**Request:**
Your whole reply should be the lines from the one that contains "Vakuudettoman lainan voi käyttää" through the last line of the listing, copied exactly.

[Start of section]

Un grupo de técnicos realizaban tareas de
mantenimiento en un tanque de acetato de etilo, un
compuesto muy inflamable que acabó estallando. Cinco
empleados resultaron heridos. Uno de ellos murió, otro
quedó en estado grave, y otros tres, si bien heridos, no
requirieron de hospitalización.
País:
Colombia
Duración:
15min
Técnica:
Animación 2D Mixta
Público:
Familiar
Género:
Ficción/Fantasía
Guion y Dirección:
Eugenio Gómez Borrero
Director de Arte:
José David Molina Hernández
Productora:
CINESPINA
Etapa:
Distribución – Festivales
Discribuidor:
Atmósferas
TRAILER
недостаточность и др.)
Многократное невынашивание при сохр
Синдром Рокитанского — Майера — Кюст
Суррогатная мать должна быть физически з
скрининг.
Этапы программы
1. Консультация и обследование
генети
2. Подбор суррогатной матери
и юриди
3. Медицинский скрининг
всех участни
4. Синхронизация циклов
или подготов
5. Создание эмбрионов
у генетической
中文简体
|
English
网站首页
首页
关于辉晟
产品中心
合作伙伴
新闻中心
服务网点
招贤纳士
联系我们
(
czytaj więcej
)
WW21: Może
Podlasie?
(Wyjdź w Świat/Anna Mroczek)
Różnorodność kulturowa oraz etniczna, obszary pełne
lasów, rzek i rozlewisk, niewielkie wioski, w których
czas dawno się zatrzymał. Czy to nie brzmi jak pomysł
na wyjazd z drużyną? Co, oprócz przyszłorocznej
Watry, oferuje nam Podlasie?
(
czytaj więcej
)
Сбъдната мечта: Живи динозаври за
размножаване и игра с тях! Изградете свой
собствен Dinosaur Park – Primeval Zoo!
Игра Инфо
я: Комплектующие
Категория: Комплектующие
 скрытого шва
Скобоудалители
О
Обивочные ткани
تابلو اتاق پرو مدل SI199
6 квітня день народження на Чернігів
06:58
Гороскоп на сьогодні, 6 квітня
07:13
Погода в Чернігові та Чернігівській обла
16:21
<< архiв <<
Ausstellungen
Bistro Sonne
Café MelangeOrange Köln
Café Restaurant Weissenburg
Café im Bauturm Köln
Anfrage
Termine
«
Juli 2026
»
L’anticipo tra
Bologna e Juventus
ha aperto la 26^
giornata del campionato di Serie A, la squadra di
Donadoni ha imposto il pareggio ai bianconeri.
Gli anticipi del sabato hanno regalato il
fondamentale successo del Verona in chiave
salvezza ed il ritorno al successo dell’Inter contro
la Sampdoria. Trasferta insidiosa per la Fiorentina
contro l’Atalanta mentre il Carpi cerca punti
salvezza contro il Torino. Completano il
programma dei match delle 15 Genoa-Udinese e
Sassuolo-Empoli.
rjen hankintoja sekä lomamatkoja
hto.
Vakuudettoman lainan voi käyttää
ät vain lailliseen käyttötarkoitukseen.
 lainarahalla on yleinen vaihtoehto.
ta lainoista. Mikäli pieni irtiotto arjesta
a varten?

[End of section]

**Result:**
Vakuudettoman lainan voi käyttää
ät vain lailliseen käyttötarkoitukseen.
 lainarahalla on yleinen vaihtoehto.
ta lainoista. Mikäli pieni irtiotto arjesta
a varten?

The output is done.